Back on his bridge, Bentley's curiosity was still alive. He saw the seaboat hoisted, got the ship under way, and then he said:
"Torps."
"Sir?" answered the officer of the watch.
"Chief bosun's mate on the bridge, please."
"Aye aye, sir."
It was well after full dark by now, with the moon not risen, and Chief Petty-officer Walker could pick out the captain only by his bulk and his position on the sacrosanct stool in the sacrosanct starboard forward corner of the bridge. By reason of the fact that his right hand was steel instead of flesh and bones, the Buffer was the only man in the Royal Australian Navy excused saluting. A huge man, larger by far than Bentley, he stood to attention beside him and said:
"You send for me, sir?"
"At ease, Hooky."
Hooky, was it? the big fellow pondered as he spread a pair of legs like tree trunks to counter Wind Rode's roll: she was at speed to regain her van position. What's all this lot about?
Bentley gave him the first clue.
"You've known Captain Sainsbury a long time, haven't you?"
So it was old Bruce Thornton, eh? Hooky hoped to hell there'd been no nastiness between them over in Tempest. Along with messmates like Jack Rennie and Saunders the gunner's mate, those two captains were the men he respected most in his circumscribed world. He said:
"Yes sir, quite a while."
"How long? Before Scimitar and Wind Rode?"
"Hell yes, long before that." The hook scratched tentatively behind one ear. "Come to think of it, we were in the old Aussie together, well before the war. After that I think he went to a kipper battleship, and I sorta lost touch until we met again in the boats." Hooky chuckled. "Funny thing, sir, but I used to wonder about him, in that battler I mean."
"Oh? Why?"
"Well, he's... well, y'know, he's not exactly what you might call a big bloke. In those days he was even skinnier than he is now. Though the face hasn't changed all that much," Hooky said reflectively.
"Matter of fact- though I reckon you know this anyway-we used to call him Aunty. Jesus, some old aunt he turned out to be! Ah, sorry, sir."
"That's all right. But what about this battleship?"
"Oh, yeah. Well, being so small, y'know, I used to think that in a great ship like that he'd be about as handy as a cow in a spit-kid, if you get what I mean."
"Ah..." said Bentley.
"Come again, sir?" "Just thinking of your expression. Hooky, just thinking. It is very expressive, don't you think?"
"I suppose so," Hooky said doubtfully.
"In station, sir," said Torps.
"Very well. That cruiser, now, the Australia. I don't imagine you remember... no, it must be too long ago."

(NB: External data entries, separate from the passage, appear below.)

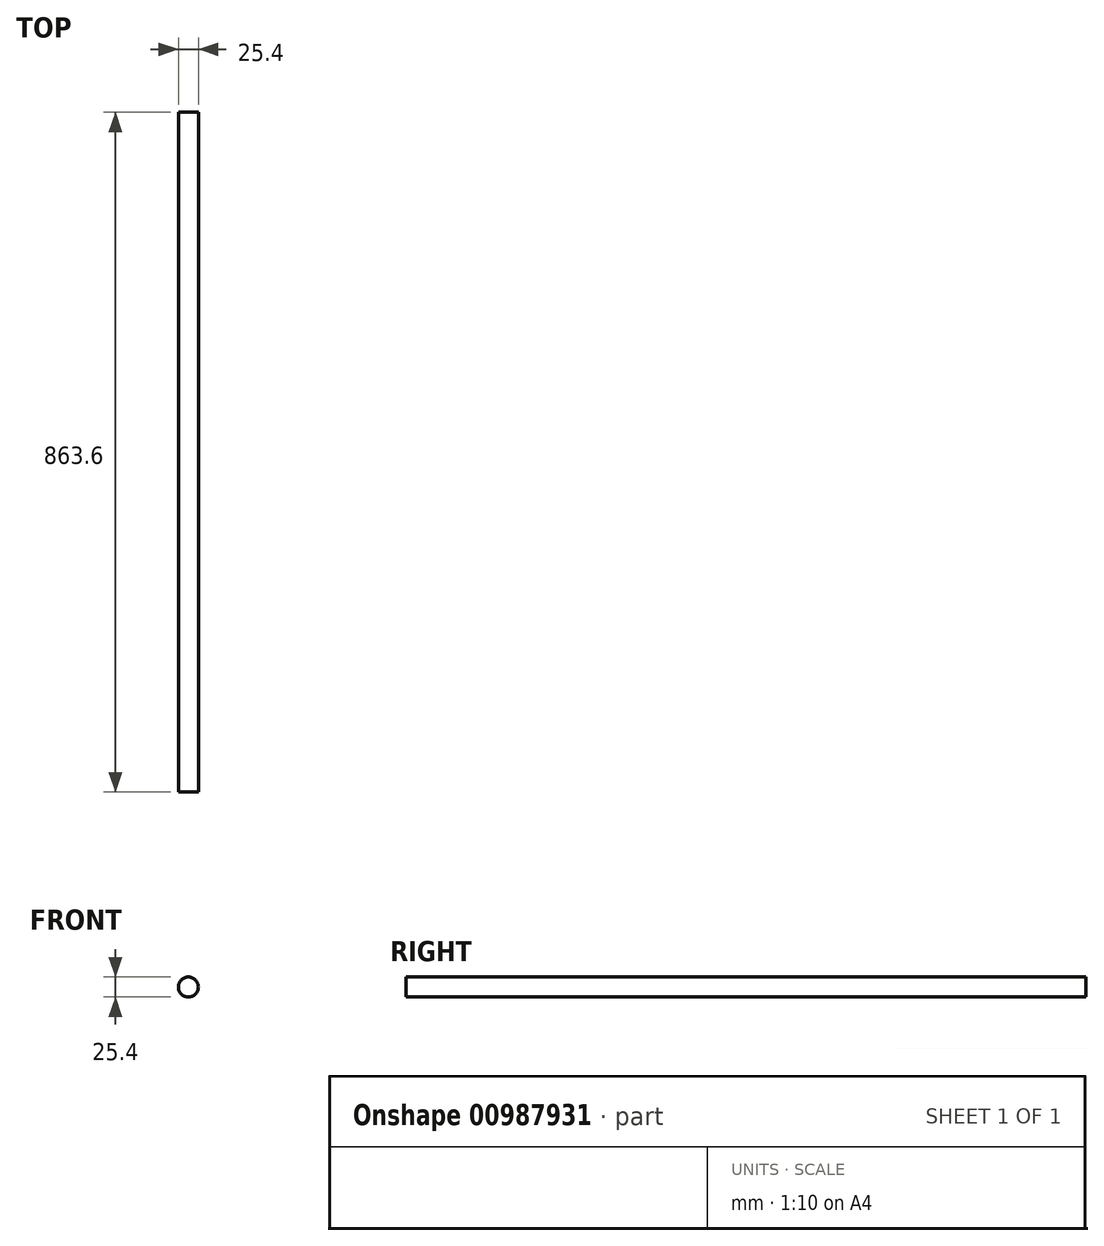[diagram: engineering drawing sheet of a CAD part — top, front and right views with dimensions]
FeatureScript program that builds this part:
annotation { "Feature Type Name" : "Feature", "Feature Type Description" : "" }
export const myFeature = defineFeature(function(context is Context, id is Id, definition is map)
    precondition{}
    {
        {
            var Q0;
            Q0=qCreatedBy(makeId("Front.planeOp"),FACE);
            var sketch = newSketch(context, id + "F0", { "sketchPlane" : qUnion([Q0])});
            skCircle(sketch, "E0", {"center": v(0, 0) * mm, "radius": 12.7 * mm});
            skSolve(sketch);
        }
        {
            var Q0;
            Q0=makeQuery(id+"F0.imprint","IMPRINT",FACE,{"disambiguationData":[TD([[makeQuery(id+"F0.imprint","IMPRINT",EDGE,{"derivedFrom":sQuery(id+"F0.wireOp",EDGE,"E0")}),1.0]])]});
            extrude(context, id + "F1", {"entities" : qUnion([Q0]), "depth" : 863.6 * mm, "offsetDistance" : 25.4 * mm});
        }
    });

"Nothing wrong with my memory, sir. I can still draw you a diagram of all the watertight doors in my first ship, and that was one of the old V and Ws. the Aussie? A cinch. What d'you want to know?"
"Nothing about the ship, actually," said Bentley, who had served in her. "But do you remember ever going ashore with an officer?"
Hooky's laugh was deep and full of reminiscence. "Do I! Only once, except for a couple of times with you and the Jimmy in the old days, but she was one hell of a humdinger pissy run, believe... Hold on a minute. Didn't you ask me something like this once before, years ago?"
"Not that I recall," Bentley answered truthfully.
"Oh. Musta been something else, then. Anyhow, what do you want to know about this for "now? The three of us were senior petty-officers, captains of tops in fact, and he was only a green subby. We had one hell of a good night, but there was no harm in it, sir. You know that. I reckon it did him a lot of good, matter of fact, seeing how the other half lives, sorta thing. Anyhow, all that night, no matter where we was, in the pub or the Stardust cabaret, even in Skeleton Park where we clewed-up afterwards with a dozen bottles, he never stopped asking questions. I mean, things about matelots, how they thought and felt about the Andrew, thinks like that. Regular quiz session it was. Yes, sir. I reckon that young subby learned a lot that night."